Work instructions —
**a)** In the passage on arguments for God, which argument does the writer say they would choose as the best if they absolutely had to pick one?
**b)** Carry on the passage about arguments for God's existence, starting after its final sentence.

Document passage —

▬▬▬▬▬▬▬▬▬▬

Being very generous here but the fine-tuning of the physical constants is not a bad argument for god. It falls flat on its face of course when you think we are the observers. Just as the puddle looks at the hole and wonders how amazing it is that the hole fits it perfectly. If the constants were different then some other arrangement would have probably done the job just as well to give rise to some other life-form, saying the same thing as us, or maybe no life-form at all. Anyway, If the universe was fine-tuned for humans, 99.9% of the universe wouldn't be instantly fatal for humans.

If there are any good arguments I have yet to hear them so it's difficult to choose a best one. I feel like I've been asked to describe the best way to be lowered into boiling oil.

If I absolutely had to choose a best argument it would be the Cosmological Argument from Contingency. But even that concept is as sound as a house of cards in a hurricane. It goes like this.

  1. Everything that exists has an explanation for its existence, either in the necessity of its own nature or in an external cause.

  2. If the universe has an explanation of its existence, that explanation is God.

  3. The universe exists.

  4. Therefore, the universe has an explanation of its existence (from 1, 3).

  5. Therefore, the explanation of the universe’s existence is God (from 2, 4).

The problem? What created God? God needs a God. Then God's God needs a God. So you wind up with an infinite stack of increasingly greater Gods, all required to create the lessor.

Here, the theist protests: God doesn't need a creator! Thus he violates his own premise in #1 and the whole thing collapses in a puff of banality.

Scientific evidence for God's existence

The following is a compilation of all scientific evidence for the existence of a god.

My favorite one, and it is a romantic notion, is that if you take the time to stop and observe the intricacies of  nature and our planet one should make a natural progression to attributing god as the cause. If we don't currently understand something then gawd is the explanation or anything that works in such beautiful harmony must have divine origins. This is of course another fallacy.

Many believe that there simply has to be more to life than our short physical existence. Humans are innately greedy.

▬▬▬▬▬▬▬▬▬▬

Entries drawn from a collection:
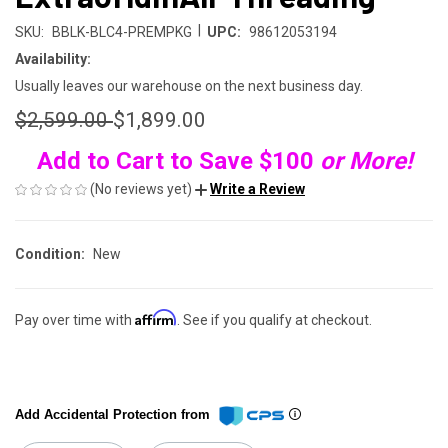
|
SKU:
BBLK-BLC4-PREMPKG
UPC:
98612053194
Availability:
Usually leaves our warehouse on the next business day.
$2,599.00
$1,899.00
Add to Cart to Save $100
or More!
(No reviews yet)
Write a Review
Condition:
New
Affirm
Pay over time with
. See if you qualify at checkout.
Add Accidental Protection from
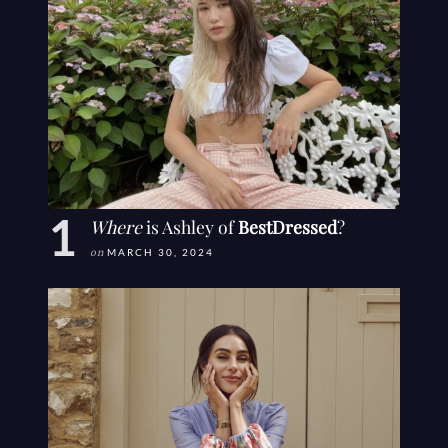
Where
is Ashley of
BestDressed
?
on
MARCH 30, 2024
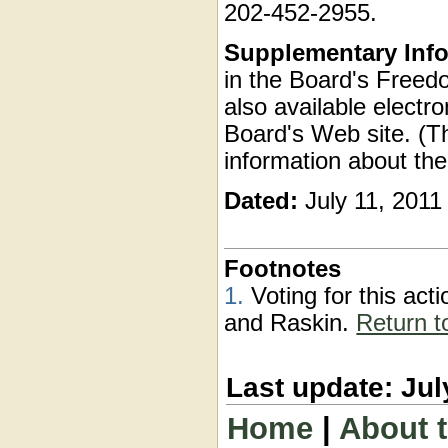
202-452-2955.
Supplementary Info
in the Board's Freedo
also available electr
Board's Web site. (T
information about the
Dated:
July 11, 2011
Footnotes
1.
Voting for this ac
and Raskin.
Return t
Last update: Jul
Home
|
About 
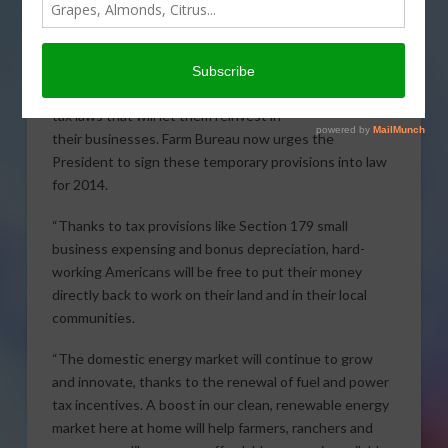
following statement regarding the
passage of the tax extenders bill.
“Passage of H.R. 5771 means farmers
and ranchers are one step closer to
BOB STALLMAN
tax laws that will let them reinvest in
their businesses. Farm Bureau now urges the
President to sign these temporary provisions into law
for 2014.
“Thanks to tax provisions like Section 179 small
business expensing and bonus depreciation, hard-
working Americans will be free to put their money
directly back to work on their land and in their local
communities.
“The domestic energy market will continue to grow
and innovate, thanks to the renewal of fuel and power
tax incentives. A boost in our clean, renewable energy
market here at home will help farmers, ranchers and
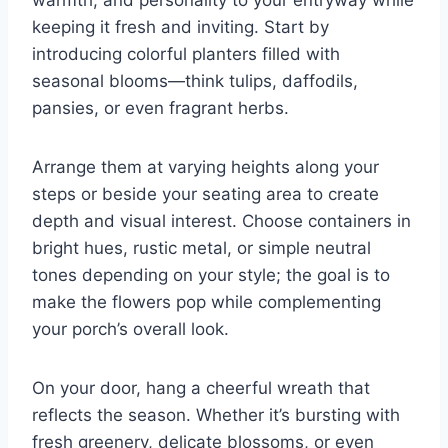
warmth, and personality to your entryway while
keeping it fresh and inviting. Start by
introducing colorful planters filled with
seasonal blooms—think tulips, daffodils,
pansies, or even fragrant herbs.
Arrange them at varying heights along your
steps or beside your seating area to create
depth and visual interest. Choose containers in
bright hues, rustic metal, or simple neutral
tones depending on your style; the goal is to
make the flowers pop while complementing
your porch’s overall look.
On your door, hang a cheerful wreath that
reflects the season. Whether it’s bursting with
fresh greenery, delicate blossoms, or even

▬▬▬▬▬▬▬▬▬▬

Task-by-task results —
**a)** The Cosmological Argument from Contingency.

**b)**
And why would a supernatural being responsible for everything that exists have to possess the traits and qualities of homo sapiens? Humans are also conceited. 

I am currently reading The History of Western Philosophy by Bertrand Russell and hope it provides some insight into western theistic thought.

I have been religious for 39 years of my life that has given me a lot of proof that god cannot exist. so no argument can change my perception.

My argument would probably begin with Einstein's quote, "god does not play dice."
Our universe runs on fixed principles of nature rather than on chance or probability. Paraphrasing Hawking, Even if we come up with a unified theory on the universe, it is still nothing but a set of rules and equations. What is that breathes fire into the equations and creates the universe around us, which we can describe and contemplate?

Although I don't buy the idea of "something cannot come from nothing", ergo having a grand designer who created everything around us, as it is a self-contradicting statement. But if I believed in god, this would be my argument. 

In that vein, Alex, here are a couple of videos I think you might enjoy:

Aha, great dose of cosmology and humor. Loved it :D

Consider it an entrée and dessert, glad you enjoyed your dining experience, come again --


In her original post on this thread, Emily DW wrote, "My favorite is Descartes' Ontological argument- but since I don't have a clear and distinct perception of God, this one still isn't enough for me." I agree.

The Ontological argument dates back to Anselm of Canterbury (1033–1109), long before Decartes (1596–1650), and it dates forward to Kurt Godel (1906-1978), who formalized it using modal logic. (Godel is most famous for his Incompleteness Theorem that stunned the mathematical world in 1931, and also for his daily walks with Albert Einstein at Princeton). One of the problems with Godel's proof of God is that it rests on modal logic, which is inherently flimsy. As Godel well knew, First-Order Predicate Logic (FOPL) is vastly superior to modal logic, and indeed his Incompleteness Theorem is based on FOPL, which was developed between 1879 (begining with Frege) and 1910 (culminating with Russell and Whitehead's Principia Mathematica). FOPL is the foundation of modern mathematics and (with Set Theory) unifies mathematics.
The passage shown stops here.